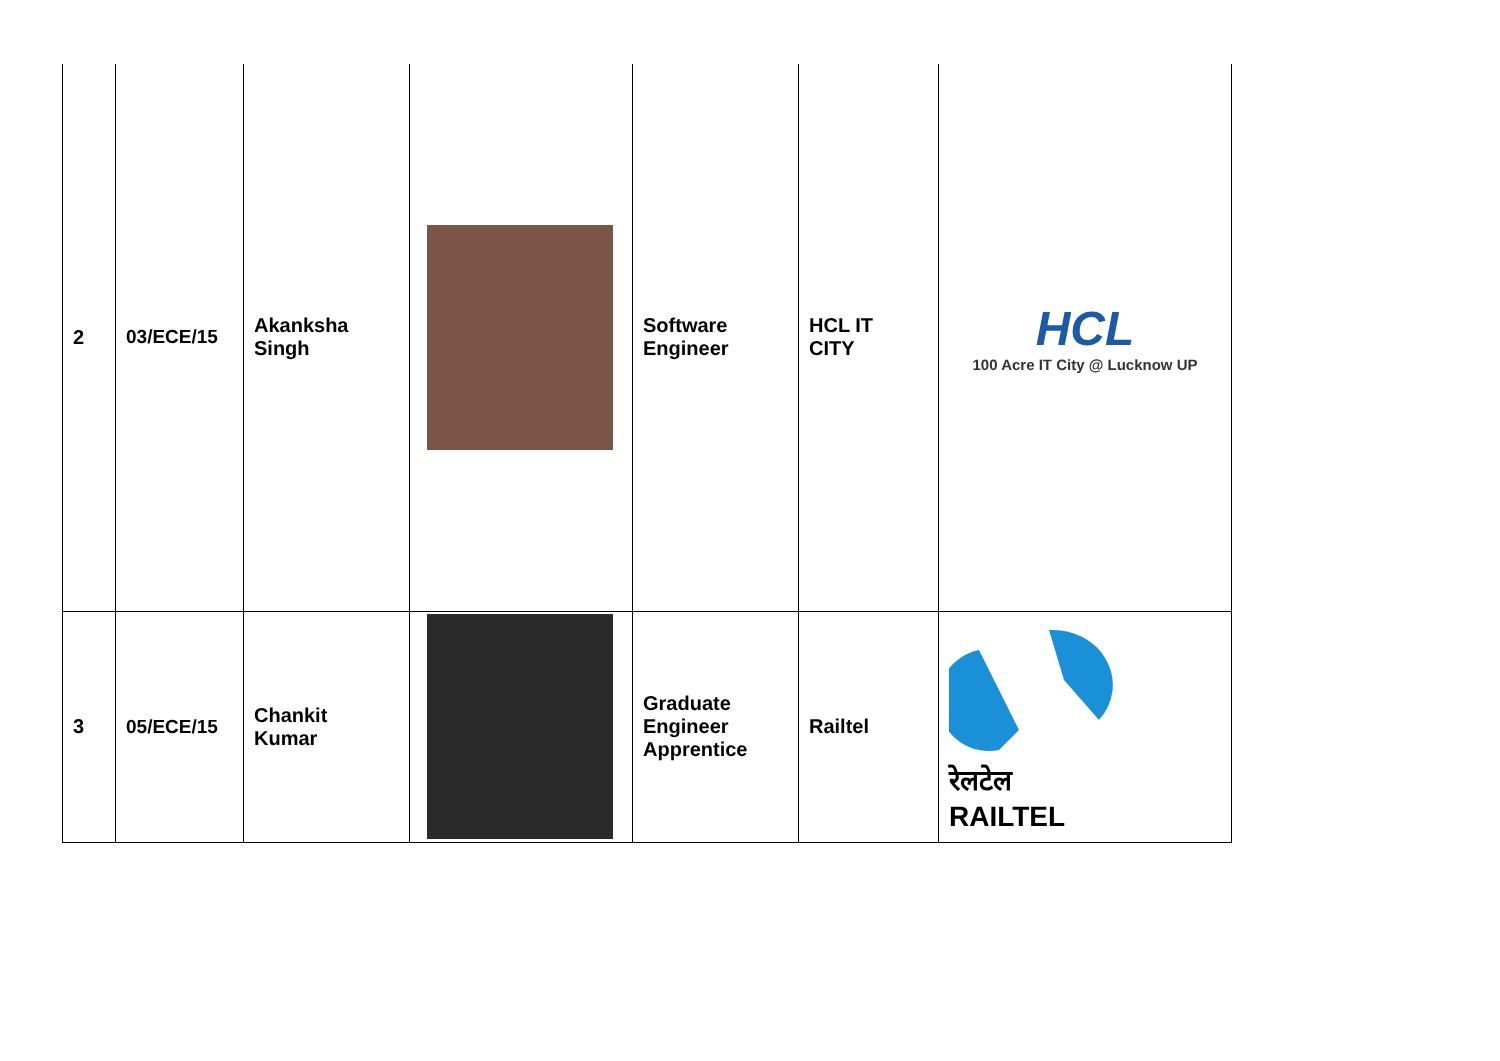| 2 | 03/ECE/15 | Akanksha Singh | | Software Engineer | HCL IT CITY | HCL 100 Acre IT City @ Lucknow UP |
| 3 | 05/ECE/15 | Chankit Kumar | | Graduate Engineer Apprentice | Railtel | रेलटेल RAILTEL |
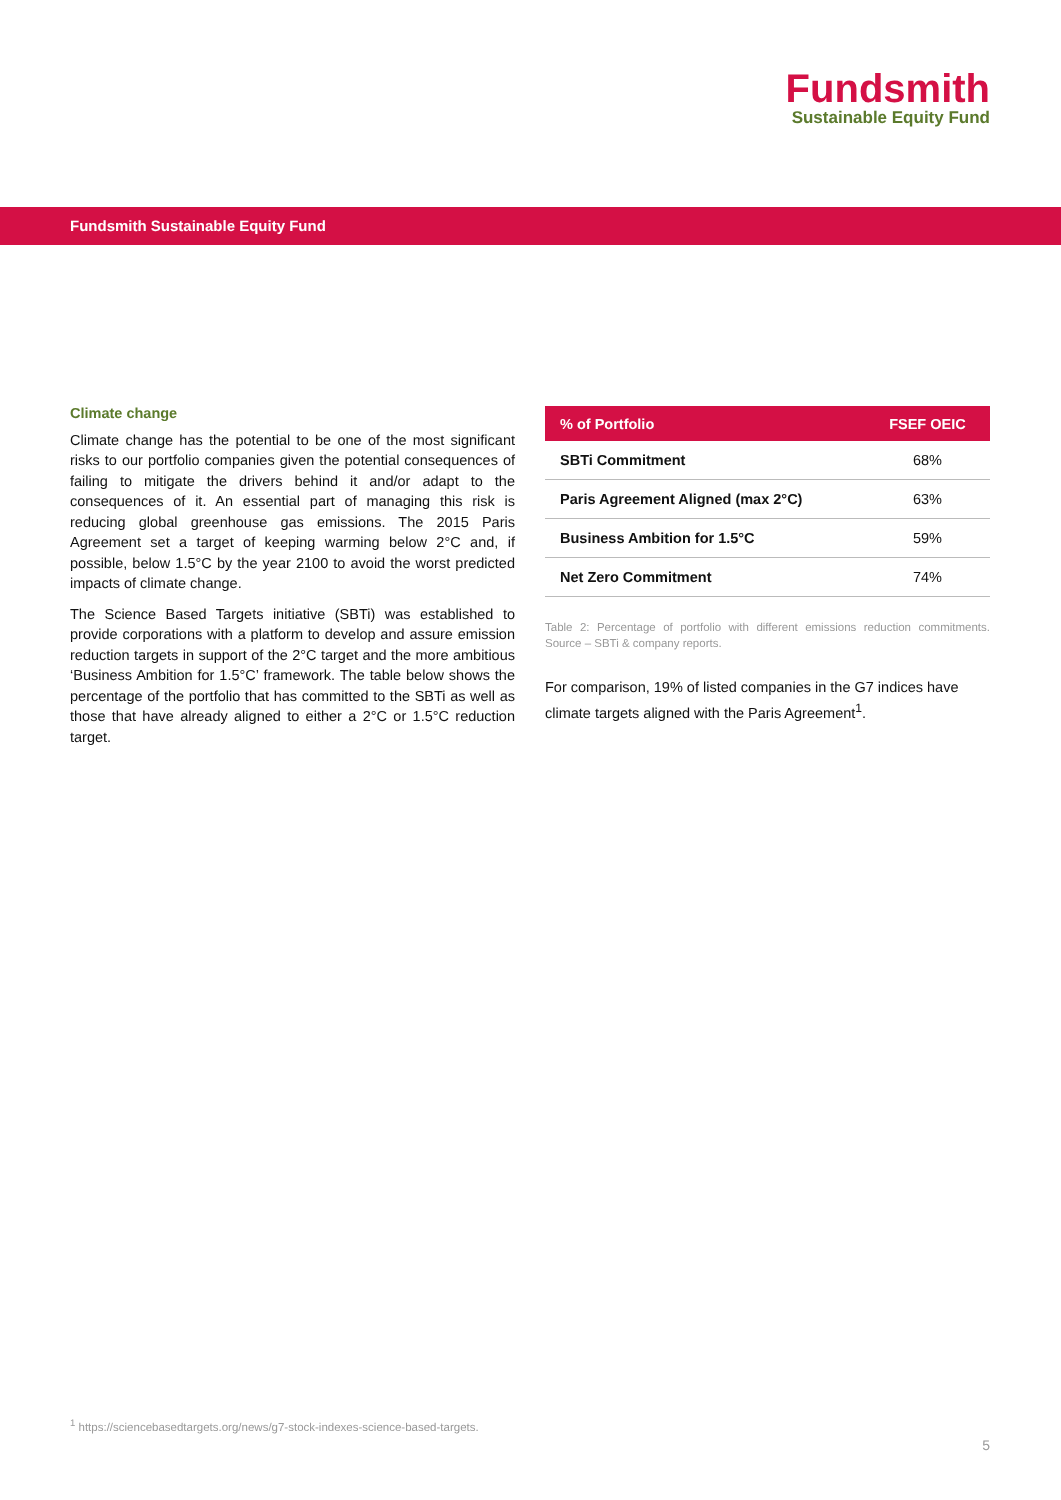Fundsmith
Sustainable Equity Fund
Fundsmith Sustainable Equity Fund
Climate change
Climate change has the potential to be one of the most significant risks to our portfolio companies given the potential consequences of failing to mitigate the drivers behind it and/or adapt to the consequences of it. An essential part of managing this risk is reducing global greenhouse gas emissions. The 2015 Paris Agreement set a target of keeping warming below 2°C and, if possible, below 1.5°C by the year 2100 to avoid the worst predicted impacts of climate change.
The Science Based Targets initiative (SBTi) was established to provide corporations with a platform to develop and assure emission reduction targets in support of the 2°C target and the more ambitious ‘Business Ambition for 1.5°C’ framework. The table below shows the percentage of the portfolio that has committed to the SBTi as well as those that have already aligned to either a 2°C or 1.5°C reduction target.
| % of Portfolio | FSEF OEIC |
| --- | --- |
| SBTi Commitment | 68% |
| Paris Agreement Aligned (max 2°C) | 63% |
| Business Ambition for 1.5°C | 59% |
| Net Zero Commitment | 74% |
Table 2: Percentage of portfolio with different emissions reduction commitments. Source – SBTi & company reports.
For comparison, 19% of listed companies in the G7 indices have climate targets aligned with the Paris Agreement<sup>1</sup>.
<sup>1</sup> https://sciencebasedtargets.org/news/g7-stock-indexes-science-based-targets.
5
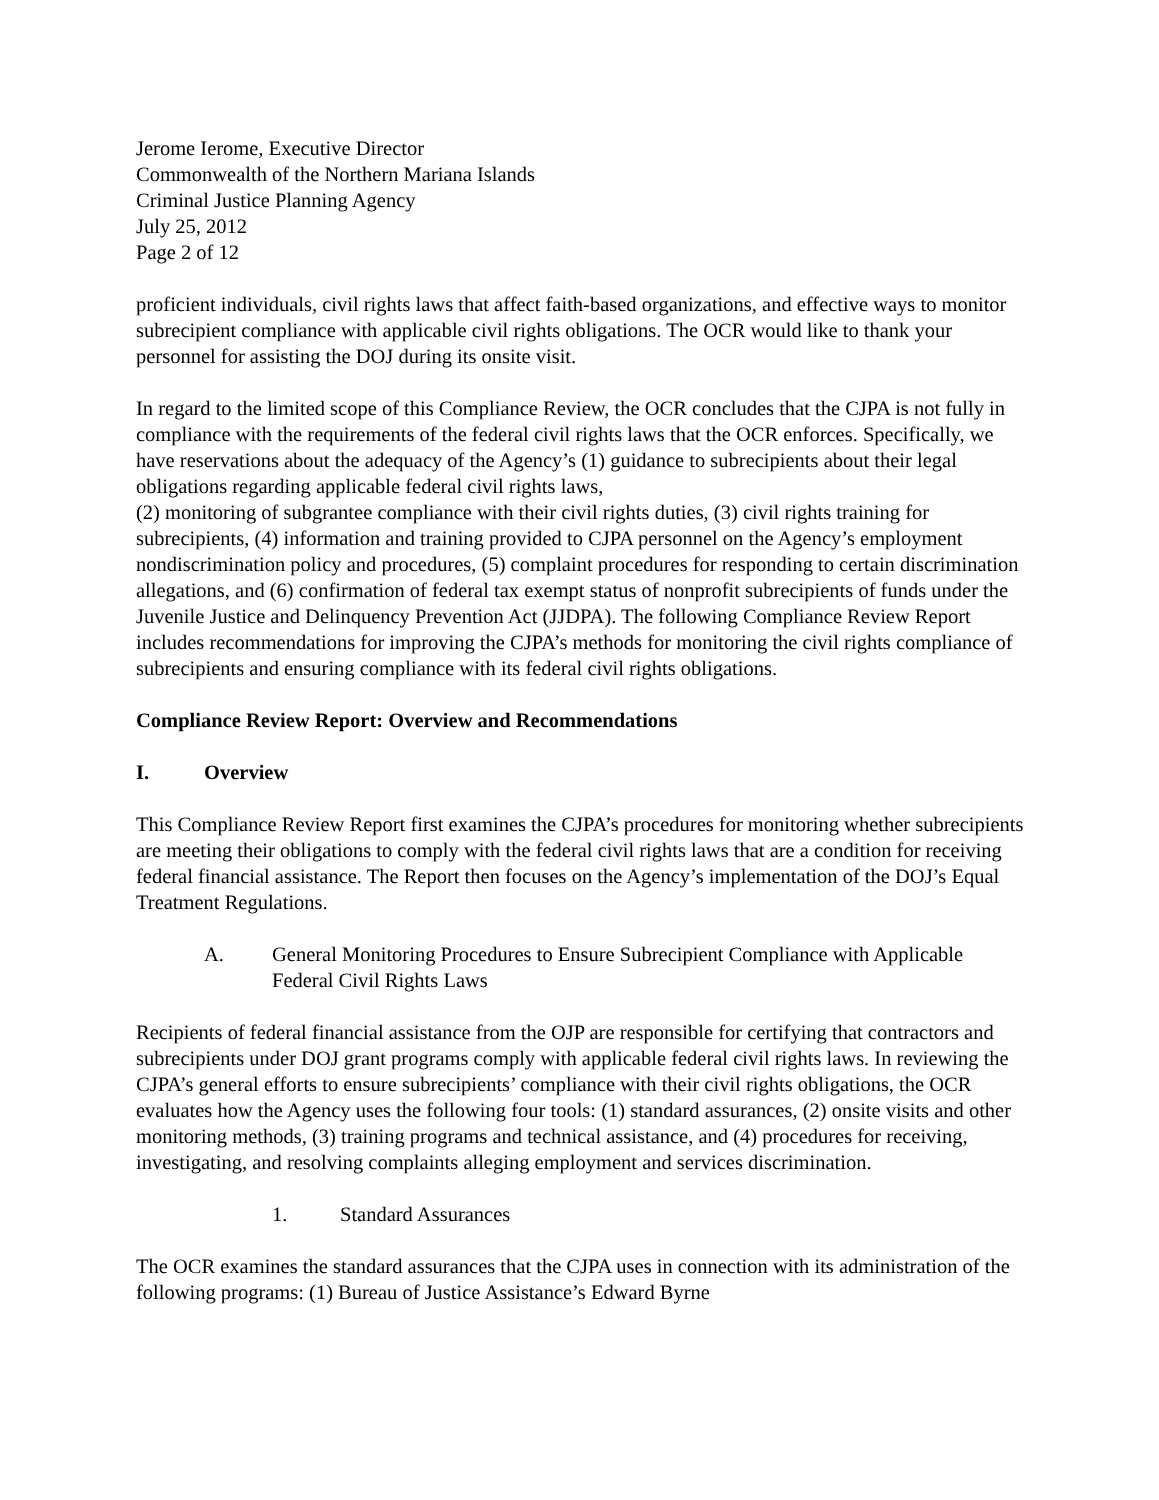Jerome Ierome, Executive Director
Commonwealth of the Northern Mariana Islands
Criminal Justice Planning Agency
July 25, 2012
Page 2 of 12
proficient individuals, civil rights laws that affect faith-based organizations, and effective ways to monitor subrecipient compliance with applicable civil rights obligations. The OCR would like to thank your personnel for assisting the DOJ during its onsite visit.
In regard to the limited scope of this Compliance Review, the OCR concludes that the CJPA is not fully in compliance with the requirements of the federal civil rights laws that the OCR enforces. Specifically, we have reservations about the adequacy of the Agency’s (1) guidance to subrecipients about their legal obligations regarding applicable federal civil rights laws,
(2) monitoring of subgrantee compliance with their civil rights duties, (3) civil rights training for subrecipients, (4) information and training provided to CJPA personnel on the Agency’s employment nondiscrimination policy and procedures, (5) complaint procedures for responding to certain discrimination allegations, and (6) confirmation of federal tax exempt status of nonprofit subrecipients of funds under the Juvenile Justice and Delinquency Prevention Act (JJDPA). The following Compliance Review Report includes recommendations for improving the CJPA’s methods for monitoring the civil rights compliance of subrecipients and ensuring compliance with its federal civil rights obligations.
Compliance Review Report: Overview and Recommendations
I. Overview
This Compliance Review Report first examines the CJPA’s procedures for monitoring whether subrecipients are meeting their obligations to comply with the federal civil rights laws that are a condition for receiving federal financial assistance. The Report then focuses on the Agency’s implementation of the DOJ’s Equal Treatment Regulations.
A. General Monitoring Procedures to Ensure Subrecipient Compliance with Applicable Federal Civil Rights Laws
Recipients of federal financial assistance from the OJP are responsible for certifying that contractors and subrecipients under DOJ grant programs comply with applicable federal civil rights laws. In reviewing the CJPA’s general efforts to ensure subrecipients’ compliance with their civil rights obligations, the OCR evaluates how the Agency uses the following four tools: (1) standard assurances, (2) onsite visits and other monitoring methods, (3) training programs and technical assistance, and (4) procedures for receiving, investigating, and resolving complaints alleging employment and services discrimination.
1. Standard Assurances
The OCR examines the standard assurances that the CJPA uses in connection with its administration of the following programs: (1) Bureau of Justice Assistance’s Edward Byrne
+ + +
Exercise
Considering only the material above, set down every line from the one with "Commitment | 68% |" to the one with "For comparison, 19%", inclusive, exactly as written.

Finished task
| SBTi Commitment | 68% |
| Paris Agreement Aligned (max 2°C) | 63% |
| Business Ambition for 1.5°C | 59% |
| Net Zero Commitment | 74% |
Table 2: Percentage of portfolio with different emissions reduction commitments. Source – SBTi & company reports.
For comparison, 19% of listed companies in the G7 indices have climate targets aligned with the Paris Agreement<sup>1</sup>.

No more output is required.